● TASK
Find every line below that contains the word "related" with matching case, and copy each of those lines.

:: SUPPLIED INFORMATION

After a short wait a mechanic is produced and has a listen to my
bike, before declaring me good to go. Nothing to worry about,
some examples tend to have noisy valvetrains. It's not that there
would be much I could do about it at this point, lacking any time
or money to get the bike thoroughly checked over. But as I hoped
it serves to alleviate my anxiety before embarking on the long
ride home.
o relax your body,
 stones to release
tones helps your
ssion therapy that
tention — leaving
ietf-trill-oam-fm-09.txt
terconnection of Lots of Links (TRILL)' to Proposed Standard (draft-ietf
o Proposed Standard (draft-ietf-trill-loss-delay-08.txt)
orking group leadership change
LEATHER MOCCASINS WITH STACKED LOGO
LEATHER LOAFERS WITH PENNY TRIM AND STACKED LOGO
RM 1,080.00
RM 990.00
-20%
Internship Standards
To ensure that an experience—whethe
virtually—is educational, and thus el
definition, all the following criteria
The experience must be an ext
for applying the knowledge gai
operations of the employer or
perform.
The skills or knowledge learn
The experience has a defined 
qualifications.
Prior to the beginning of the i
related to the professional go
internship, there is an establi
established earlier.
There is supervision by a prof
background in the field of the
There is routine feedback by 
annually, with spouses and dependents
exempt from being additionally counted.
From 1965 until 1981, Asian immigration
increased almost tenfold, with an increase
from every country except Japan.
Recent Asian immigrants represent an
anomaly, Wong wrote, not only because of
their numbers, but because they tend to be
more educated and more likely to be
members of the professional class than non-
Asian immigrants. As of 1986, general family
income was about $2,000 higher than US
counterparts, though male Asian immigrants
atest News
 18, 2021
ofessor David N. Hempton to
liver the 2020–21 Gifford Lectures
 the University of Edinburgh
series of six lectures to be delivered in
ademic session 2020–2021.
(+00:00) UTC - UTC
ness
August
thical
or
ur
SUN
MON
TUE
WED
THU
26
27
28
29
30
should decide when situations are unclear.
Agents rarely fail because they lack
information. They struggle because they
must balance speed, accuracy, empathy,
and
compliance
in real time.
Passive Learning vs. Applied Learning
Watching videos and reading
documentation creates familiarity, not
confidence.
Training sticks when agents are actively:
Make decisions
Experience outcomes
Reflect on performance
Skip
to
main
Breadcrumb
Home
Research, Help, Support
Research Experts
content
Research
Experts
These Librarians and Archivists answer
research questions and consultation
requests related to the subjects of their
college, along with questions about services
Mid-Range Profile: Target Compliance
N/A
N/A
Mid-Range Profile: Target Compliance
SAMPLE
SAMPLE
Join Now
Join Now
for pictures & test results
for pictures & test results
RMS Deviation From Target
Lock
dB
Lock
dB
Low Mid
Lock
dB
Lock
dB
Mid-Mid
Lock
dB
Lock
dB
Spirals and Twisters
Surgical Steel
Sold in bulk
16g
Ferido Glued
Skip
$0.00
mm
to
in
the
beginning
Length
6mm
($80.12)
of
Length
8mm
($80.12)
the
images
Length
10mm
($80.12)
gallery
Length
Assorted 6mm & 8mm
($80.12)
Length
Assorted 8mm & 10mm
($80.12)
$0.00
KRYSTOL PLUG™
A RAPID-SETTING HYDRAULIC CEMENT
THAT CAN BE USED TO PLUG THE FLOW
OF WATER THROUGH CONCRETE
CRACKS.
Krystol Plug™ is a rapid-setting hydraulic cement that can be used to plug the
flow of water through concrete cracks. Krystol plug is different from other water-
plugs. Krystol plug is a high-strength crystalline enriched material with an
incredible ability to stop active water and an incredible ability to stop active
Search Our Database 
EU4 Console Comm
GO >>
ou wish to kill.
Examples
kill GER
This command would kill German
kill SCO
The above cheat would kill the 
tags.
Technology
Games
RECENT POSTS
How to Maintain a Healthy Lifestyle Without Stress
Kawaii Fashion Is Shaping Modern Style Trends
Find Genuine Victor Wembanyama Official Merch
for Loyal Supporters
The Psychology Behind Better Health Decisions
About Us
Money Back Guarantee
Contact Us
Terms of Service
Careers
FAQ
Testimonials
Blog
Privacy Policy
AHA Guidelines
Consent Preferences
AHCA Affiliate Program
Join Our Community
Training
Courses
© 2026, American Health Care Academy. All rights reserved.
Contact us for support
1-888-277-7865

::::

● ANSWER BELOW
related to the professional go
requests related to the subjects of their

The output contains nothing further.